═════ Excerpt ═════

Speakers: Avantgarde Duo.

CD Transport : Mark Levinson No 31.5 REF(Analogue TT to add later)

DAC : Jadis JS2mkII (for now)

PRE AMP : Concert Fidelity CF-080LSX

AMPS : Wavelength Audio Napoleon Silver Mono,s hot rodded and (300B SET 8watt) with EAT tubes and all other are NOS tubes.

Cables : Interconnects PSC audio ,silver.

Speakers : Gryphon PSC reference (gold and silver cable).


regards victor


----------



## Prof. (Oct 20, 2006)

WOW Victor!! you have some very nice gear there..:T
Do you have a dedicated theatre?


----------



## victor tubeman (Feb 3, 2010)

Hi Prof,
Thankyou for your kind words.No,it is not a dedicated room,tv room with very little space spare?.Look forward to projector and screen going for 110inch 16/9 soon,70inch just does not cut it with my audio.
Regards Victor.


----------



## Prof. (Oct 20, 2006)

victor tubeman said:


> .Look forward to projector and screen going for 110inch 16/9 soon,70inch just does not cut it with my audio.


That I can believe!! :bigsmile:
110" projection screen would be more in keeping with you audio side!! :T


----------

═════

• Request 1: Find every line of the records that contains the string "free", matching case exactly, and copy each of those lines.

═════ Data to examine ═════

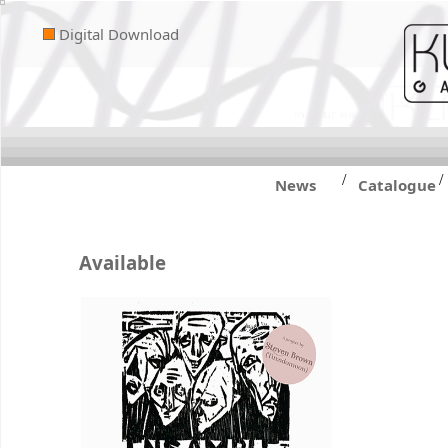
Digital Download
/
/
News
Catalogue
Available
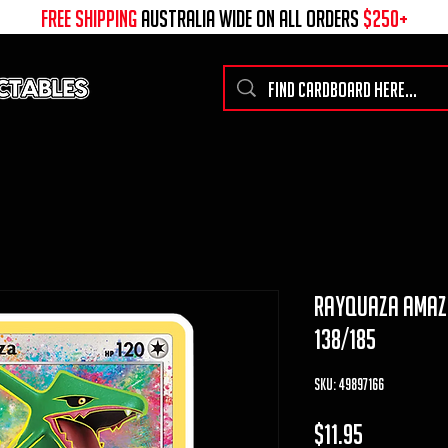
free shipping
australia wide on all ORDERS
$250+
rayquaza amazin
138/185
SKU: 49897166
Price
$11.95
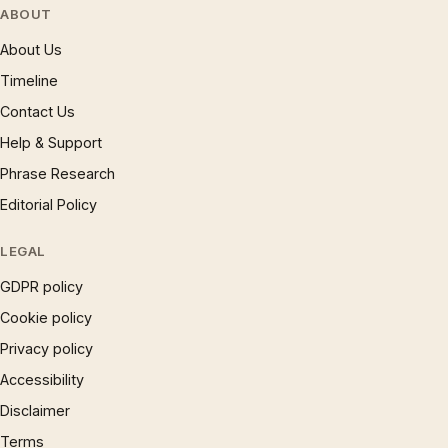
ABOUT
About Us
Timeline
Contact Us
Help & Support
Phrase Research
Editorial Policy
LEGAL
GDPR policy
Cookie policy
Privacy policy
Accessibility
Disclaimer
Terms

═════
═════ Data to examine ═════

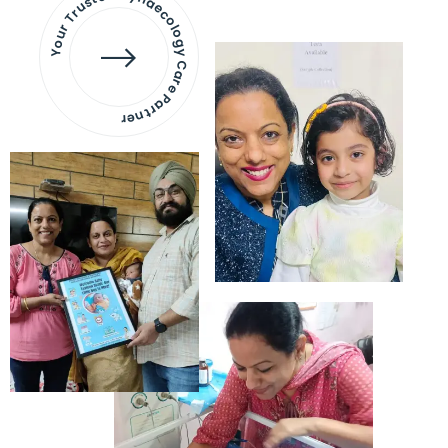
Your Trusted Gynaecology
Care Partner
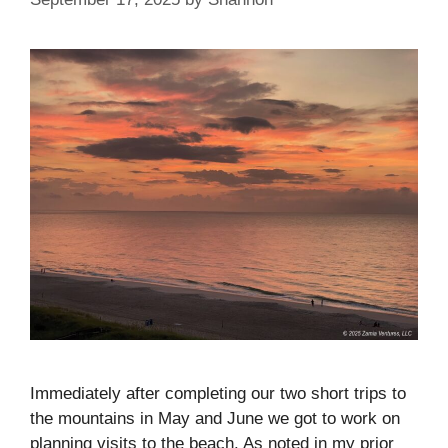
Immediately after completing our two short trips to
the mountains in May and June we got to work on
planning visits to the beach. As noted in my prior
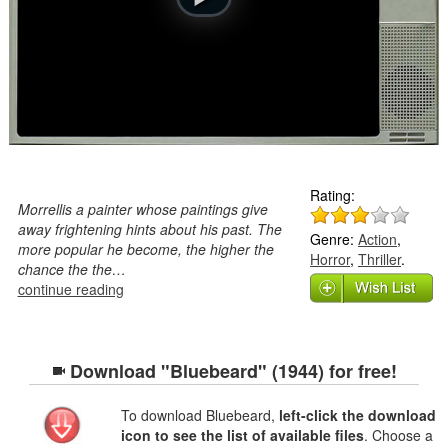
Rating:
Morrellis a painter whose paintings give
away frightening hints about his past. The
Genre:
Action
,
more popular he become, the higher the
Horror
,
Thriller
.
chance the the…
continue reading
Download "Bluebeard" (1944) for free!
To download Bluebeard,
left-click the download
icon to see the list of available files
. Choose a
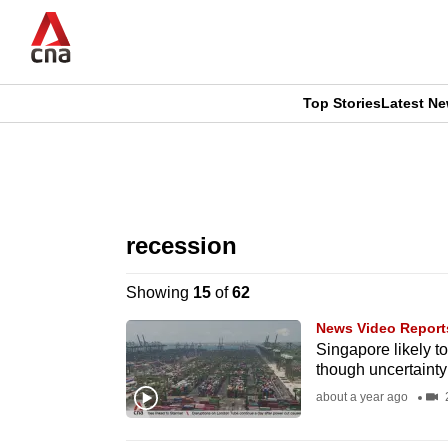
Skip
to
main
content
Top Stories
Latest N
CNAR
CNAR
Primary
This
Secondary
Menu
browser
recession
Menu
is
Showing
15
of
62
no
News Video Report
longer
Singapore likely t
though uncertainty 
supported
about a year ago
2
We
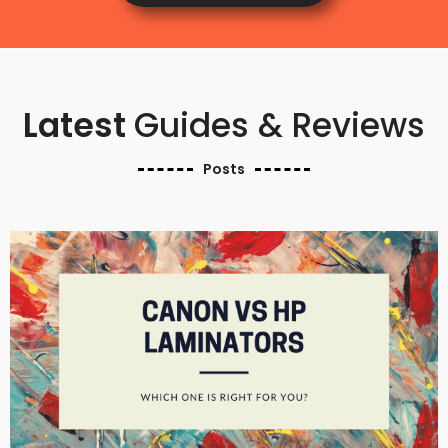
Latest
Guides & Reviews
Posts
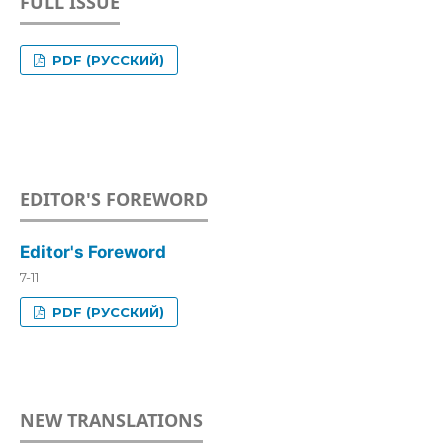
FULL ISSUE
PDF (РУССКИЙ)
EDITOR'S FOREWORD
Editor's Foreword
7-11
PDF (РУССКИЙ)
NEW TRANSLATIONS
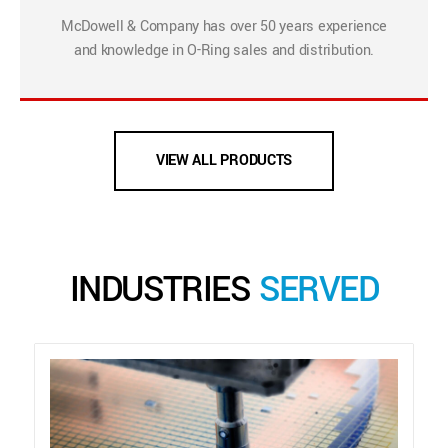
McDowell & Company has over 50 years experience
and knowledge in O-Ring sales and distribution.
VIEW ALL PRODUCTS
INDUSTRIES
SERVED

═════

• Request 2:
Answer these questions about the forum thread above:
(a) Which preamp does Victor list in his system?
(b) What screen size does Victor say he plans to go for with a projector?
(c) What does Prof. ask Victor whether he has?

• Answer space 1:
free shipping
Download "Bluebeard" (1944) for free!

• Answer space 2:
(a) A Concert Fidelity CF-080LSX.
(b) A 110-inch 16/9 screen.
(c) A dedicated theatre.